Nous accueillons aujourd'hui Gérald Darmanin, ministre de l'intérieur et des outre-mer, dans le cadre de nos travaux d'information sur l'organisation de la police judiciaire.

Nous serons probablement les derniers à nous positionner sur ce sujet, puisque l'Assemblée nationale a déposé un rapport d'information, que je qualifierai de « bicéphale », et que la commission des finances du Sénat a également adopté un rapport d'information sur la direction centrale de la Police judiciaire, sans compter le rapport de l'inspection générale de l'administration (IGA), de l'inspection générale de la justice (IGJ), et de l'inspection générale de la police nationale (IGPN).

Nos rapporteurs présenteront les résultats de leurs travaux au tout début du mois de mars.

Debut de section - Permalien
Gérald Darmanin, ministre

La réforme de la police nationale, et non pas simplement de la police judiciaire, a été modifiée et enrichie.
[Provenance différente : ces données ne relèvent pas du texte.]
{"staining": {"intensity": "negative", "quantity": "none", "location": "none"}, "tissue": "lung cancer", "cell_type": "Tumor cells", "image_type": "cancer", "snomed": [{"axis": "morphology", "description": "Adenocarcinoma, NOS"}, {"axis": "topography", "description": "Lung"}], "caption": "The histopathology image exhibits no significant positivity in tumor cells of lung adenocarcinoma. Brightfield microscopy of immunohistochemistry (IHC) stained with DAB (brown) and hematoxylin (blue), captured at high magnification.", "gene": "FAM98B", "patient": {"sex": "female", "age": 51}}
Un compromis avec le Gouvernement a été trouvé dans la loi d'orientation et de programmation du ministère de l'intérieur (LOPMI), à la suite du travail mené par le Sénat. À cet égard, je salue MM. Marc-Philippe Daubresse et Loïc Hervé, qui sont parvenus à trouver une rédaction consensuelle permettant d'instaurer certaines bornes, qui nous paraissaient consensuelles. Par ailleurs, le Gouvernement s'était engagé à publier les différents rapports établis sur ce sujet, ce qu'il a fait.

Le Conseil constitutionnel n'a d'ailleurs pas eu à redire grand-chose au projet de loi que j'ai l'honneur de porter, notamment sur la question importante, évoquée par de nombreux parlementaires, de la séparation des pouvoirs et du lien entre l'autorité judiciaire et le pouvoir exécutif.
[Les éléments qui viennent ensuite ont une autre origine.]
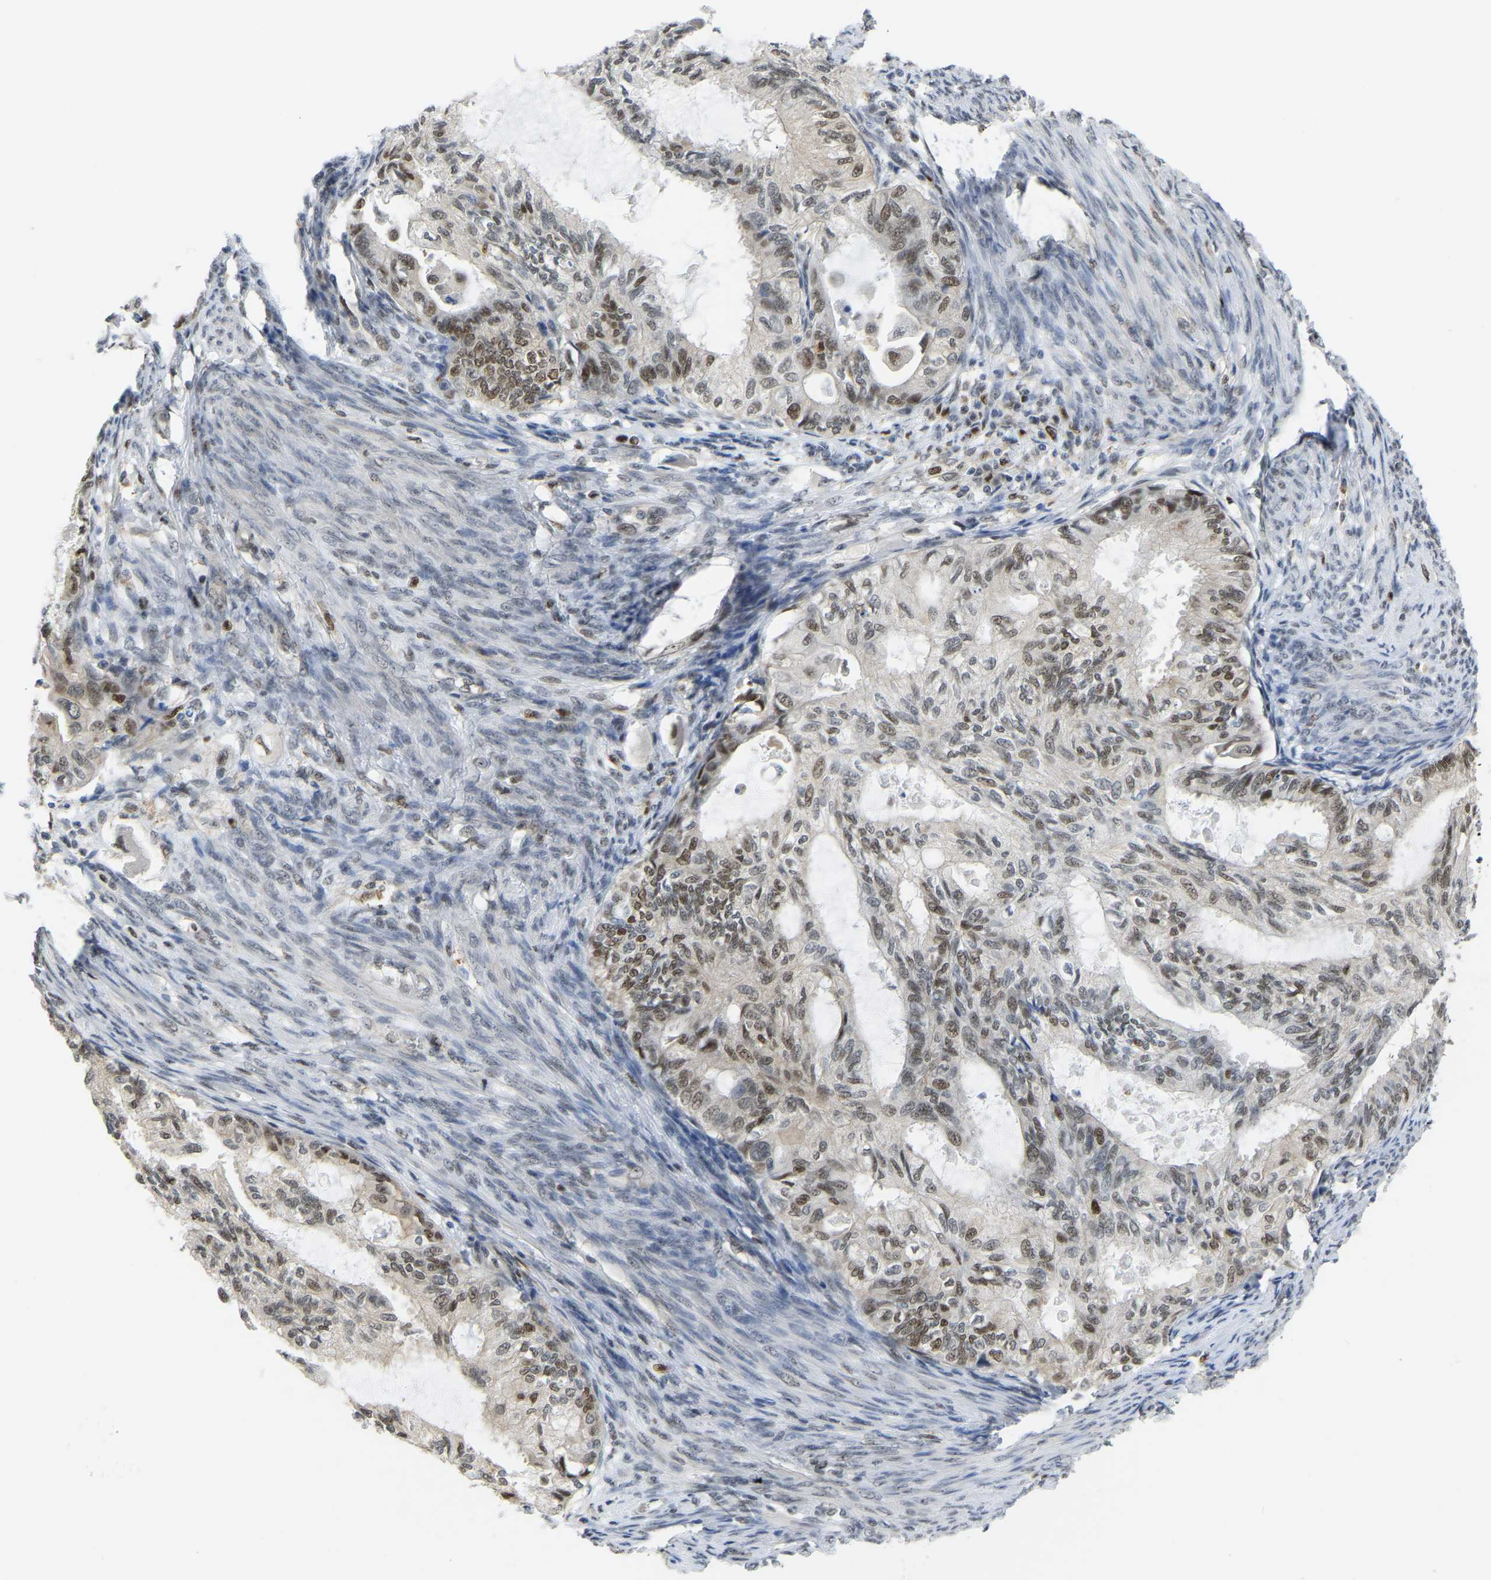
{"staining": {"intensity": "moderate", "quantity": "25%-75%", "location": "nuclear"}, "tissue": "cervical cancer", "cell_type": "Tumor cells", "image_type": "cancer", "snomed": [{"axis": "morphology", "description": "Normal tissue, NOS"}, {"axis": "morphology", "description": "Adenocarcinoma, NOS"}, {"axis": "topography", "description": "Cervix"}, {"axis": "topography", "description": "Endometrium"}], "caption": "About 25%-75% of tumor cells in human cervical cancer demonstrate moderate nuclear protein expression as visualized by brown immunohistochemical staining.", "gene": "KLRG2", "patient": {"sex": "female", "age": 86}}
Dans la mesure où les rapporteurs de la commission des lois du Sénat travaillent certainement à la finalisation de leur rapport sur l'organisation de la police judiciaire, j'évoquerai rapidement trois points.

Tout d'abord, conformément à l'engagement que j'ai pris devant l'Assemblée nationale, je ne ferai rien tant que les trois rapports d'information ne seront pas rendus et tant que je n'en aurai pas étudié les conclusions.

Permettez-moi de revenir sur le rapport des inspections, ainsi que sur le rapport « bicéphale » de l'Assemblée nationale. Aucun de ces rapports ne remet en cause le bien-fondé d'une action à mener dans la police nationale, laquelle, depuis extrêmement longtemps, travaille en silos et mériterait d'être modernisée. Je pense au nombre important d'enquêtes, ainsi qu'à la mutation de la délinquance. Ne rien faire reviendrait à ne pas améliorer les taux d'élucidation, à désespérer la filière judiciaire et, donc, toute la police nationale, et à renoncer à nous adapter au monde moderne.

Ensuite, d'après les différents rapports, la création d'une filière judiciaire rassemblant les différents services d'investigation, qui n'existe pas aujourd'hui, est une bonne idée, ce dont je me félicite.

Le garde des sceaux et moi-même l'avons dit, nous prendrons en compte l'intégralité des remarques et préconisations des inspections. Ainsi, l'évaluation des futurs directeurs départementaux de la police nationale se fera à la fois par le préfet et par le procureur de la République. Cette innovation, notamment proposée par l'IGJ, me paraît frappée au coin du bon sens, le fameux article 12 du code de procédure pénale prévoyant que la police judiciaire est exercée sous la direction de l'autorité judiciaire.

Par ailleurs, la question de la décentralisation d'un certain nombre de décisions a été soulevée, ce qui me paraît une très bonne chose.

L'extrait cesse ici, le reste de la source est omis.